Chereads / Nightmare Cinderella / Chapter 8 - Kematian Kedua.

Chapter 8 - Kematian Kedua.

Part belum di revisi.

Banyak salah dan typo.

Happy reading!

***

Ellina melangkah keluar dari Taman Barat dengan linglung. Ia tak membawa apapun. Langkahnya terlihat ragu namun ia tetap pergi dari keluarga Rexton. Saat ini di antara jalan-jalan gelap, ia tak dapat berpikir dengan tenang.  Telah satu jam lamanya ia berjalan, melewati toko-toko dari keramaian dan terus melangkah. Ia seperti orang yang kehilangan arah.
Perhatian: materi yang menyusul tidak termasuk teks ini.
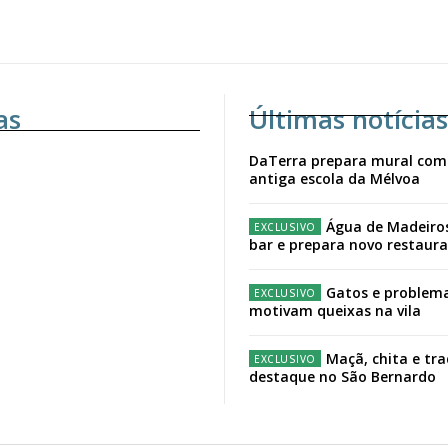
as
Últimas notícias
DaTerra prepara mural com
antiga escola da Mélvoa
Água de Madeiro
bar e prepara novo restaur
Gatos e problema
motivam queixas na vila
Maçã, chita e tr
destaque no São Bernardo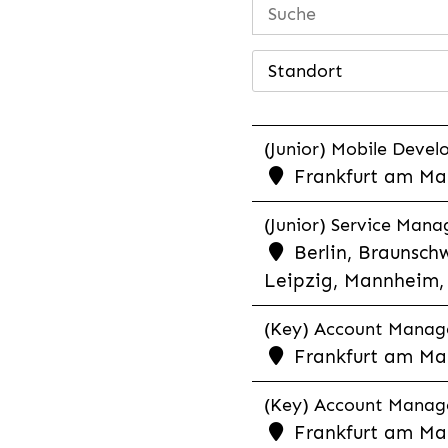
Standort
(Junior) Mobile Develo
Frankfurt am Mai
(Junior) Service Man
Berlin, Braunschw
Leipzig, Mannheim, 
(Key) Account Manager
Frankfurt am Ma
(Key) Account Manage
Frankfurt am Ma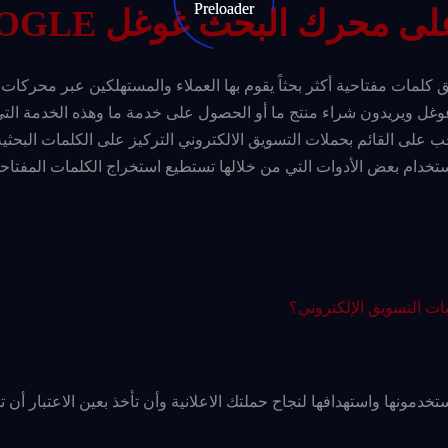
 على محرك البحث غوغل
OGLE
لمات مفتاحية أكثر بحثاً يقوم بها العملاء والمستهلكين عبر محركات
وغل ويريدون شراء منتج ما أو الحصول على خدمة ما وهذه الخدمة التي
 على القائم بحملات التسويق الالكتروني التركيز على الكلمات البحثية
خدام بعض الأدوات التي من خلالها تستطيع استخراج الكلمات المفتاحية
ات التسويق الإلكتروني؟
خدمونها واستهدافها لنجاح حملتك الاعلانية وأن تأخذ بعين الاعتبار أن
Matanya meneliti jalan dengan seksama. Ia tak pernah mengalami ini semua di kehidupan sebelumnya. Ia tak tahu harus berbuat apa, namun ia merasa guncangan batinnya sangat kuat. Ia dapat merasakan beratnya meninggalkan keluarga Rexton. Ia dapat merasakan betapa semua kian menyakitkan. Dan ia tak dapat melakukan apa-apa.
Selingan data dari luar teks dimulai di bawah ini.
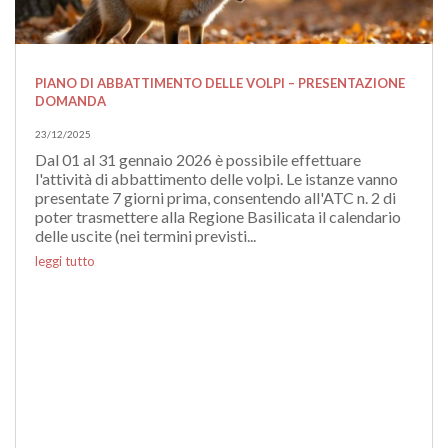
PIANO DI ABBATTIMENTO DELLE VOLPI – PRESENTAZIONE
DOMANDA
23/12/2025
Dal 01 al 31 gennaio 2026 è possibile effettuare
l'attività di abbattimento delle volpi. Le istanze vanno
presentate 7 giorni prima, consentendo all'ATC n. 2 di
poter trasmettere alla Regione Basilicata il calendario
delle uscite (nei termini previsti...
leggi tutto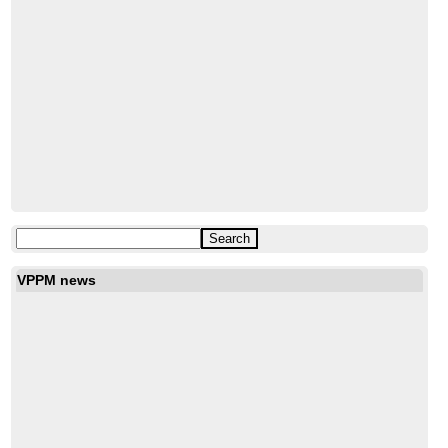
VPPM news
Ia merasakan perutnya perih, ini jelas bahwa ia belum makan sesuatu sejak siang. Namun ia tak memiliki apa-apa sekarang. Ia bahkan tak membawa handphonenya. Lalu, dimana ia akan tidur malam ini?

Ellina mendesah, langkahnya memasuki sebuah warung internet yang tampak padat. Ia hanya bisa mengandalkan kemampuannya saat ini. Ia butuh makan dan tempat tidur. Mungkin ia juga harus bekerja untuk menyelesaikan seluruh kuliahnya. Dengan pasti, ia duduk di salah satu bangku dan menatap layar monitor di depannya. Tangannya bergerak cepat di atas keyboard. Dengan kembali masuk ke akunnya, White Fox, ia mulai berselancar.

Pada saat malam seperti ini, ada banyak macam pertandingan meretas di dunia internet. Dengan hadiah terendah hingga tertinggi. Ia hanya perlu mengeluarkan kemampuannya dan meraih hadiahnya. Ia butuh tempat tinggal. Dan dengan ini, ia akan mulai mendapatkan uang. Tak peduli jika itu hanya hadiah beberapa ribu dolar. Karena saat ini ia sangat membutuhkan uang, maka ia akan mengambilnya.

Tangannya bergerak lincah di atas keyboard, matanya fokus pada layar di depannya. Kecepatannya sangat luar biasa, hingga hanya menyisakan bunyi keyboard yang telah di pencet lalu dengan begitu cepat di tinggalkan. Menghancurkan dunia perlombaan dengan sangat cepat.

Senyum Ellina terkembang, sudah satu jam lamanya ia bermain. Dan ia mulai merasa lelah. Saat ini ia telah mengalahkan beberapa ribu peretas di dunia internet. Namanya melambung tinggi hingga menjadi perbincangan hangat dunia peretas malam itu. Banyak orang berniat merekrutnya, memuji kemampuannya namun banyak juga yang marah pada kemampuannya.  Tak ada yang tahu, bahwa mereka semua di kalahkan oleh seorang wanita.

Namun Ellina tak peduli itu semua. Ia hanya peduli  bahwa saat ini ia telah memiliki uang 50. 000 $. Ia berniat akan melakukan ini terus hingga menghimpun kekayaan. Ia butuh apartemen, ia butuh uang. Dan meretas adalah satu hal yang dapat ia lakukan. Tak peduli kecaman dunia internet di luar sana, ia tetap tersenyum saat namanya melambung tinggi. Tak banyak mereka mulai mengidolakannya, namun untuk saat ini kehidupan nyata jauh lebih penting.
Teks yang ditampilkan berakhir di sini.